Cotton Swab Drug Testing
Needle-free drug delivery system blasts through skinMegyn Bates Finding new ways to deliver drugs through the skin has always been a challenge. Researchers from the Harvard-Massachusetts Institute of Technology (MIT) Division of Health Sciences and Technology are developing a new technique that can painlessly blast medication through the skin, eliminating the need for hypodermic needles for drug delivery and blood analysis.
As explained by MIT's researchers, the technique, called "microscission," uses a stream of gas to bombard small areas of the skin with tiny (25 [micro]m) crystals of inert aluminum oxide. James Weaver, PhD, biophysicist from the Harvard-MIT Division of Health Sciences and Technology, says, "The process removes the stratum corneum (outermost layer of skin) over a tiny area allowing for access to the viable epidermis."
The sharp particles remove the rough surface-layer of the skin and create tiny holes, or microconduits, that lead into the lower layers of skin and serve as receptacles for drugs. The particles "scize" (cut) tissue, which is removed by the gas flow. The resulting microconduits formed are invisible to the naked eye, measuring less than 1/4 mm in diameter and between 1/20 and 1/5 mm in depth. The entire process takes less than 20 s.
The researchers have demonstrated "proof-of-principle" that microscissioning can be used for drug delivery and is much less painful than a needle prick. The technology development team included medical doctors and dermatologists, as well as physicists and biophysicists.
Researchers tested the technique by seeing whether they could administer lidocaine from a cotton swab to human volunteers through four microconduits. The volunteers said they felt only a gentle stream of air against the skin. The patch of skin was tested by sharp-point probing, and proved to be anesthetized within minutes. By contrast, topical application without the microconduit took over an hour.
During this study, Weaver's research team observed that the onset of anesthesia takes longer in microconduits deep enough to yield blood than in shallower, non-blood producing microconduits. "Possibly the blood outflow impedes inflow of the externally-applied lidocaine, or the clotting blood partially obstructs the microconduit," he says. Deep blood-yielding microconduits could be useful, however, as a painless way for people with diabetes to check their blood sugar levels.

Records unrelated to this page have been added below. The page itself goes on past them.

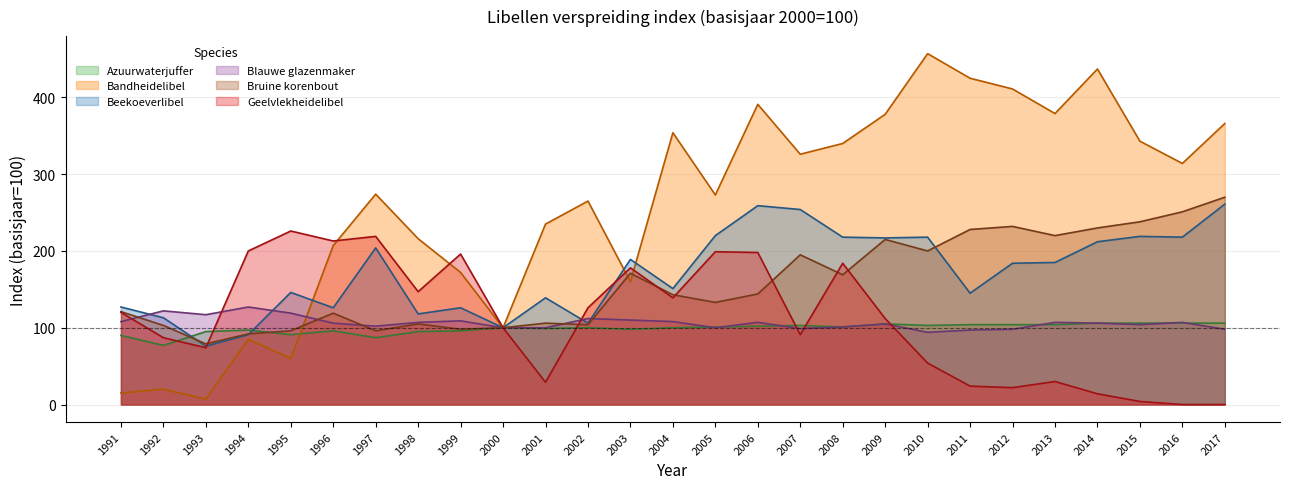

Reading left to right, extract all data points from this chart.

Azuurwaterjuffer: 90	77	95	97	91	96	87	95	96	100	99	100	98	100	101	102	103	101	105	103	104	104	104	106	106	106	106
Bandheidelibel: 15	20	7	85	60	207	274	216	172	100	235	265	160	354	273	391	326	340	378	457	425	411	379	437	343	314	366
Beekoeverlibel: 127	113	76	91	146	126	204	118	126	100	139	106	189	151	220	259	254	218	217	218	145	184	185	212	219	218	261
Blauwe glazenmaker: 108	122	117	127	119	106	102	107	109	100	100	112	110	108	100	107	99	101	105	94	97	98	107	106	104	107	98
Bruine korenbout: 121	103	79	92	96	119	96	105	98	100	106	104	171	143	133	144	195	169	215	200	228	232	220	230	238	251	270
Geelvlekheidelibel: 120	87	74	200	226	213	219	147	196	100	29	126	178	139	199	198	91	184	112	54	24	22	30	14	4	0	0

Microscissioning may have multiple applications. For example, blood glucose measurements were taken with two commercial monitoring systems, and 180 [micro]m-deep microconduits yielded volumes of several [micro]L, with a faint pricking sensation as blood entered tissue. Other testing has shown microconduits reduce through-skin electrical impedance between two ECG electrodes from 4000 to 500 [ohm]. In all applications tested to date, microscissioning has been shown to be painless, rapid, and free of scarring.
Although further studies are needed, researchers say microscission is a minimally-invasive drug delivery approach to those with "needle-phobia," and could be set to revolutionize extraction of interstitial fluid and blood samples. The research team hopes to move the technology into initial clinical trials by the end of 2004.